--- START ---
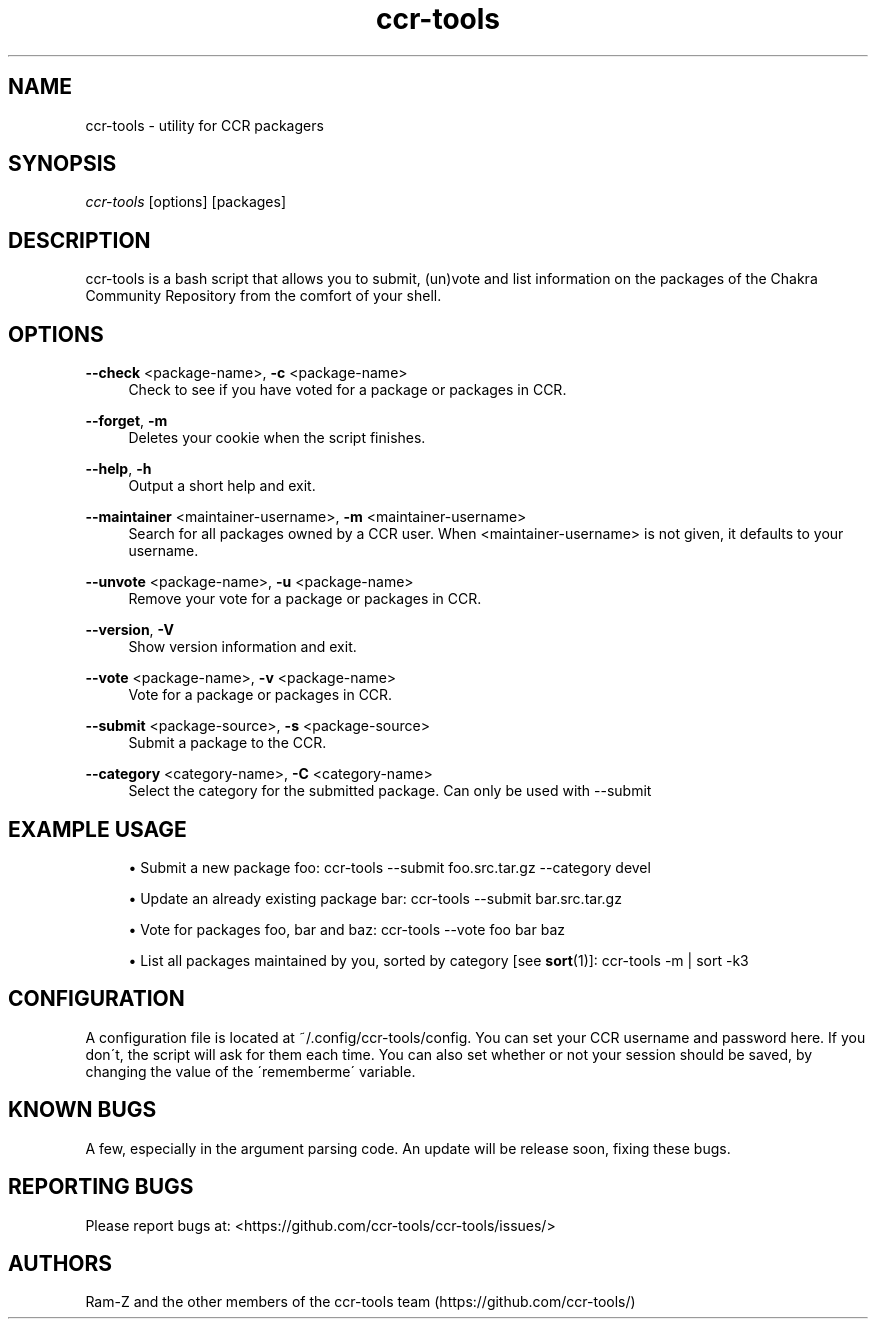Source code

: '\" t
.\"     Title: ccr-tools
.\"    Author: [see the "Authors" section]
.\" Generator: DocBook XSL Stylesheets v1.75.2 <http://docbook.sf.net/>
.\"      Date: 04/29/2012
.\"    Manual: ccr-tools Manual
.\"    Source: ccr-tools
.\"  Language: English
.\"
.TH "ccr-tools" "8" "04/29/2012" "ccr-tools" "ccr-tools Manual"
.\" -----------------------------------------------------------------
.\" * set default formatting
.\" -----------------------------------------------------------------
.\" disable hyphenation
.nh
.\" disable justification (adjust text to left margin only)
.ad l
.\" -----------------------------------------------------------------
.\" * MAIN CONTENT STARTS HERE *
.\" -----------------------------------------------------------------
.SH "NAME"
ccr-tools \- utility for CCR packagers
.SH "SYNOPSIS"
.sp
\fIccr-tools\fR [options] [packages]
.SH "DESCRIPTION"
.sp
ccr-tools is a bash script that allows you to submit, (un)vote and list information on the packages of the Chakra Community Repository from the comfort of your shell\&.
.SH "OPTIONS"

.PP
\fB\-\-check\fR <package-name>, \fB\-c\fR <package-name>
.RS 4
Check to see if you have voted for a package or packages in CCR\&.
.RE

.PP
\fB\-\-forget\fR, \fB\-m\fR
.RS 4
Deletes your cookie when the script finishes\&.
.RE

.PP
\fB\-\-help\fR, \fB\-h\fR
.RS 4
Output a short help and exit\&.
.RE

.PP
\fB\-\-maintainer\fR <maintainer-username>, \fB\-m\fR <maintainer-username>
.RS 4
Search for all packages owned by a CCR user\&. When <maintainer-username> is not given, it defaults to your username\&.
.RE

.PP
\fB\-\-unvote\fR <package-name>, \fB\-u\fR <package-name>
.RS 4
Remove your vote for a package or packages in CCR\&.
.RE

.PP
\fB\-\-version\fR, \fB\-V\fR
.RS 4
Show version information and exit\&.
.RE

.PP
\fB\-\-vote\fR <package-name>, \fB\-v\fR <package-name>
.RS 4
Vote for a package or packages in CCR\&.
.RE

.PP
\fB\-\-submit\fR <package-source>, \fB\-s\fR <package-source>
.RS 4
Submit a package to the CCR\&.
.RE

.PP
\fB\-\-category\fR <category-name>, \fB\-C\fR <category-name>
.RS 4
Select the category for the submitted package\&. Can only be used with \-\-submit
.RE

.PP
.SH "EXAMPLE USAGE"
.sp
.RS 4
.ie n \{\
\h'-04'\(bu\h'+03'\c
.\}
.el \{\
.sp -1
.IP \(bu 2.3
.\}
Submit a new package foo: 
ccr-tools \-\-submit foo.src.tar.gz --category devel
.RE

.sp
.RS 4
.ie n \{\
\h'-04'\(bu\h'+03'\c
.\}
.el \{\
.sp -1
.IP \(bu 2.3
.\}
Update an already existing package bar:
ccr-tools \-\-submit bar.src.tar.gz
.RE

.sp
.RS 4
.ie n \{\
\h'-04'\(bu\h'+03'\c
.\}
.el \{\
.sp -1
.IP \(bu 2.3
.\}
Vote for packages foo, bar and baz: 
ccr-tools \-\-vote foo bar baz
.RE

.sp
.RS 4
.ie n \{\
\h'-04'\(bu\h'+03'\c
.\}
.el \{\
.sp -1
.IP \(bu 2.3
.\}
List all packages maintained by you, sorted by category [see \fBsort\fR(1)]: 
ccr-tools \-m | sort \-k3
.RE


.sp
.SH "CONFIGURATION"
.sp
A configuration file is located at ~/.config/ccr-tools/config\&. You can set your CCR username and password here\&. If you don\'t, the script will ask for them each time\&. You can also set whether or not your session should be saved, by changing the value of the \'rememberme\' variable\&.
.sp


.SH "KNOWN BUGS"
.sp
A few, especially in the argument parsing code\&. An update will be release soon, fixing these bugs\&. 
.sp

.SH "REPORTING BUGS"
.sp
Please report bugs at: <https://github.com/ccr-tools/ccr-tools/issues/>
.sp

.SH "AUTHORS"
.sp
Ram-Z and the other members of the ccr-tools team (https://github.com/ccr-tools/)
.sp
--- END ---
→ Work item
Tally the lines of the listing above that include the string "disable". Provide the total alone.

→ Your solution
2